WHAT NEEDS TO BE DONE
Continue the Iron Man 2 PSP review from its last sentence.

EXCERPT
──────────
With an all-new story written by renowned comic book author Matt Fraction, Iron Man 2 will include familiar elements from both the movie and comic book universes, allowing players to truly feel the power of Iron Man with new destructible environments, epic enemies, and innovative hand-to-hand combat moves.

Before you scroll to the bottom of this article and find your expected movie game score, let it be known that I am a huge Iron Man fan. I absolutely adore Iron Man in his comic and movie forms. As far as "Iron Man 2" is concerned, I risked my health for that movie. I went to a midnight screening of "Iron Man 2" while I was running a 103-degree fever and my nose was leaking like a faucet. I love Iron Man that much. With all that said, Iron Man 2 on the PSP falls short of the low standard set by movie games. The prequel was better, and your money will probably be better spent on buying the movie when it comes out on Blu-ray or DVD.

As a starting point, it's difficult to even justify the title of the game. Iron Man 2 on the PSP doesn't even acknowledge that the movie events have occurred. Over the course of the game, you'll take on a multitude of enemies from the comics, but not once is there a mention of anything from the "Iron Man 2" film. It's assumed that the game takes place sometime after the movie, as both Iron Man and War Machine are present. Most of the appeal of movie games — and the reason people keep buying them — is that they can play through the movie and interact with their favorite set pieces from the film. Because of that aspect, I've enjoyed some movie games in the past, such as Matrix: Path of Neo. This game would be more accurately titled Iron Man and War Machine vs. Ultimo and Crimson Dynamo.

Well, the lack of a movie tie-in isn't completely true. The game uses the likenesses of most of the movie characters (with the bizarre omission of Scarlett Johansson's Black Widow), and a couple of the film actors actually lend their voices to the game. This is neat and all, but Don Cheadle really sounds like he's phoning in most of his lines, and although Samuel L. Jackson does an amazing job in the role of Nick Fury, his character is such a minor one that his screen time is kept to a minimum. Thankfully, all of the sound-alike actors do a great job. The sound-alike for Robert Downey, Jr., actually delivered a better performance than Cheadle.
──────────
[Collected data]
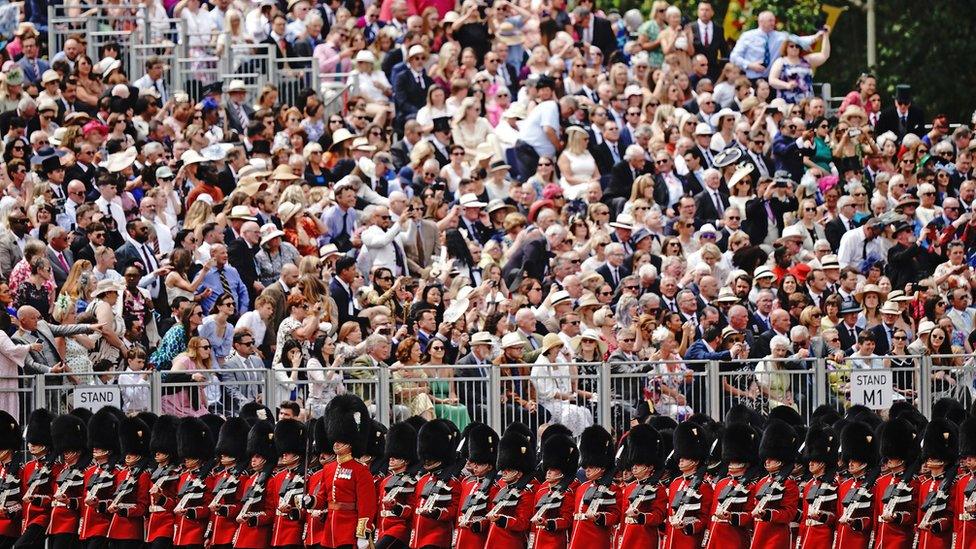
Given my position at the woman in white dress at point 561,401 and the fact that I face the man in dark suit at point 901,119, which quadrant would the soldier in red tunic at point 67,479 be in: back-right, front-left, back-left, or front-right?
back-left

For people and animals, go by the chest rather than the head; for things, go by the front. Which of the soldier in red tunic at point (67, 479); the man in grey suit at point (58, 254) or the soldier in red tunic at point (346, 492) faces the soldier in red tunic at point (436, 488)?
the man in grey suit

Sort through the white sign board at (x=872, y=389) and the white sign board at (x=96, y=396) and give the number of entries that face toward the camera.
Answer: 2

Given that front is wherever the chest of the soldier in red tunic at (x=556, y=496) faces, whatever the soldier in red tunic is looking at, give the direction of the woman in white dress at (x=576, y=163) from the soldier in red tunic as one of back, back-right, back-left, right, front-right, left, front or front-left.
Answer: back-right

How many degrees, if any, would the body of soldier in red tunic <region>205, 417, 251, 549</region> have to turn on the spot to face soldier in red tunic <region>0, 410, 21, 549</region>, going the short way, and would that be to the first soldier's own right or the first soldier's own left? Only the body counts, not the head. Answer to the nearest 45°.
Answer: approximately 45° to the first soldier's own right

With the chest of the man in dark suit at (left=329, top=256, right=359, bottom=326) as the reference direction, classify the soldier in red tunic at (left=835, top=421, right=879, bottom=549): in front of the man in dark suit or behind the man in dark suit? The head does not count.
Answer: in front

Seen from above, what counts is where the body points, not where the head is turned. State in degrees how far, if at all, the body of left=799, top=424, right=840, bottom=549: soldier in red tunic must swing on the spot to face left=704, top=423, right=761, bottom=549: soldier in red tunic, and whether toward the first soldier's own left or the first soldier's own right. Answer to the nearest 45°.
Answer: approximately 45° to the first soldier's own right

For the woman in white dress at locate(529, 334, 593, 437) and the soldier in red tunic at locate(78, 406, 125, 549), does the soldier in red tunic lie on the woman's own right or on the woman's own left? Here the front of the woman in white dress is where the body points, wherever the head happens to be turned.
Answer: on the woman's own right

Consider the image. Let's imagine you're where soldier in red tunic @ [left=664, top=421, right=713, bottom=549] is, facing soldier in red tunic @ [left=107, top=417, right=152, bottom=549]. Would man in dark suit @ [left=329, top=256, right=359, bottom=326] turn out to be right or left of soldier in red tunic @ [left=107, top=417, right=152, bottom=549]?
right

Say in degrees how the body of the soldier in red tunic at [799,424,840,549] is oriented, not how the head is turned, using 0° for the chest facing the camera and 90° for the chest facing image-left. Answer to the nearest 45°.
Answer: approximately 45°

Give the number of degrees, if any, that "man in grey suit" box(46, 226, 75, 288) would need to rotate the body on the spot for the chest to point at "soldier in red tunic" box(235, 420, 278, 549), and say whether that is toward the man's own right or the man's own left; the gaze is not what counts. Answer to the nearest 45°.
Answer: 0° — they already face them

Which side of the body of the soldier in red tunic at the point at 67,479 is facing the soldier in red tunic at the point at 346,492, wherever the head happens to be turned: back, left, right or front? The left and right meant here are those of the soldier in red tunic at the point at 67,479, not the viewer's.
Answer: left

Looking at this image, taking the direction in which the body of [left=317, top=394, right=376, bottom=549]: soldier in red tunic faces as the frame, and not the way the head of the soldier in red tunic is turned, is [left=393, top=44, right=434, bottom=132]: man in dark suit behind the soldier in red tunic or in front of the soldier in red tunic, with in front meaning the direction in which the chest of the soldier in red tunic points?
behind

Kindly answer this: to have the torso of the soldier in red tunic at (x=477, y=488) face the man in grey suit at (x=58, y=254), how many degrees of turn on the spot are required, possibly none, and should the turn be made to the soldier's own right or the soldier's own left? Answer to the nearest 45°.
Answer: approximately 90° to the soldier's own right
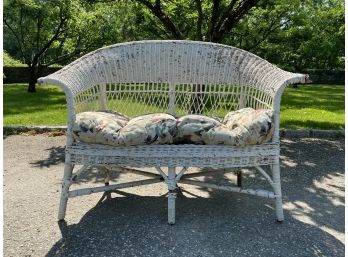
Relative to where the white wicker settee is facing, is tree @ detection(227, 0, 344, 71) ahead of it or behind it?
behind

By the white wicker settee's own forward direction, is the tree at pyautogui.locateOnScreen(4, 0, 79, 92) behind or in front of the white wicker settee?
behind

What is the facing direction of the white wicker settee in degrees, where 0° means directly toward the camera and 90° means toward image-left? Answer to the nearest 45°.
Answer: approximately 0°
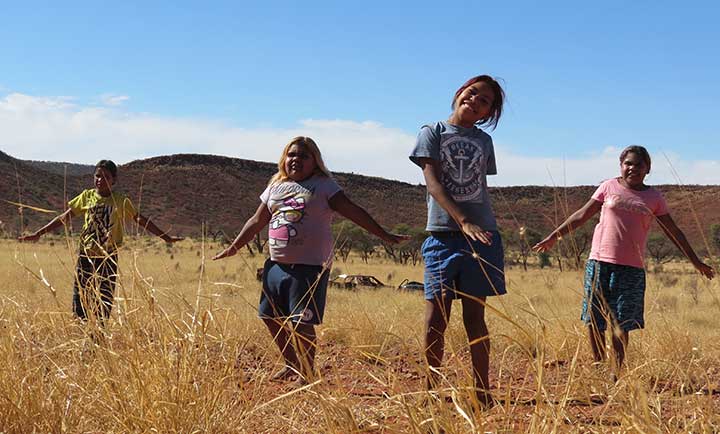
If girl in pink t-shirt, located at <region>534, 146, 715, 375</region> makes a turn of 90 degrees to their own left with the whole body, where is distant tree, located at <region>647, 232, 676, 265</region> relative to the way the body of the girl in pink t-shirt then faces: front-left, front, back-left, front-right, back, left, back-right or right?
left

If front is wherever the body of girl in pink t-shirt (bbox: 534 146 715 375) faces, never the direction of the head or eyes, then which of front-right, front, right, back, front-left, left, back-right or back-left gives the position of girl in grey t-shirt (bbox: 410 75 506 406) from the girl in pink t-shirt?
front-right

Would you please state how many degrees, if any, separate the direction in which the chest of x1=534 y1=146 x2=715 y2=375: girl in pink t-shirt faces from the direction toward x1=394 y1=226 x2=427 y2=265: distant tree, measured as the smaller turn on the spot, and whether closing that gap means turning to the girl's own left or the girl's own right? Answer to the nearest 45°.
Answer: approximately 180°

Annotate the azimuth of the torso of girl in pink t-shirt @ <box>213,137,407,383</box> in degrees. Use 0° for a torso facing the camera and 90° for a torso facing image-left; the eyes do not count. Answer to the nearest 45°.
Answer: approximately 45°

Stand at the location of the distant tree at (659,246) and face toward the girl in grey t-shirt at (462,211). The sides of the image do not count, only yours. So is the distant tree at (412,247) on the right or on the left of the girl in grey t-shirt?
──────────
TASK OUTPUT
That's not to say that the presentation is very good. The story is decently written but extremely difficult to follow, and I'm still not entirely sure how I got from weather control to stealing Jarvis from Tony Stark and putting it in a giant robot, but that's one of the plots. Most of the story is delivered in the cheapest imaginable way by simply having character stills accompanied by some dialogue. There are a few cut scenes that use the in-game graphics engine, but they tend to look a bit awkward, as everything has been scaled down from the Wii iteration, resulting in lots of little missing details. The dialogue doesn't even mask the load time for the actual gameplay; you sit there for up to a minute waiting for the game to load. There's not even a proper ending. Cheadle's final line is cut off mid-sentence, and then you're spit out into the main menu.

Iron Man 2 has two distinctly different modes of operating. There are the traditional third-person shooter sections of gameplay and a few on-rails sections. The third-person shooter sections take up the majority of gameplay, which is disappointing because it's not much fun. The first game was a more open action title, but Iron Man 2 has been reduced to a corridor crawler. This is not what you expect Tony Stark to be doing. He's running slowly, blasting away dozens of goons who are armed with assault rifles and determined to end his life. It's not the least bit challenging, as very few enemies are capable of inflicting any serious damage, and the control scheme for these sections is so clunky that it's painful to play. Games like this make a very strong case for systems needing a second analog stick. At the very least, it would have been nice to have the option to change the control scheme.

As Tony runs through the environments (with a very limited amount of hovering ability), you control his movement with the analog stick and his actions with the face buttons. Thankfully, there's a lock-on system built in the massive targeting reticle, so you don't have to be particularly precise, but it's such a poorly done system that it feels wonky and awkward. It gets even more awkward when you change weapons. Pressing two buttons at the same time to change a weapon is absolutely unacceptable in a modern game, especially when it's such an awkward button combination that you have to stop moving to accomplish it. Every time I changed weapons in the game, I had to think about whether it was worth soaking up bullets for a couple of seconds.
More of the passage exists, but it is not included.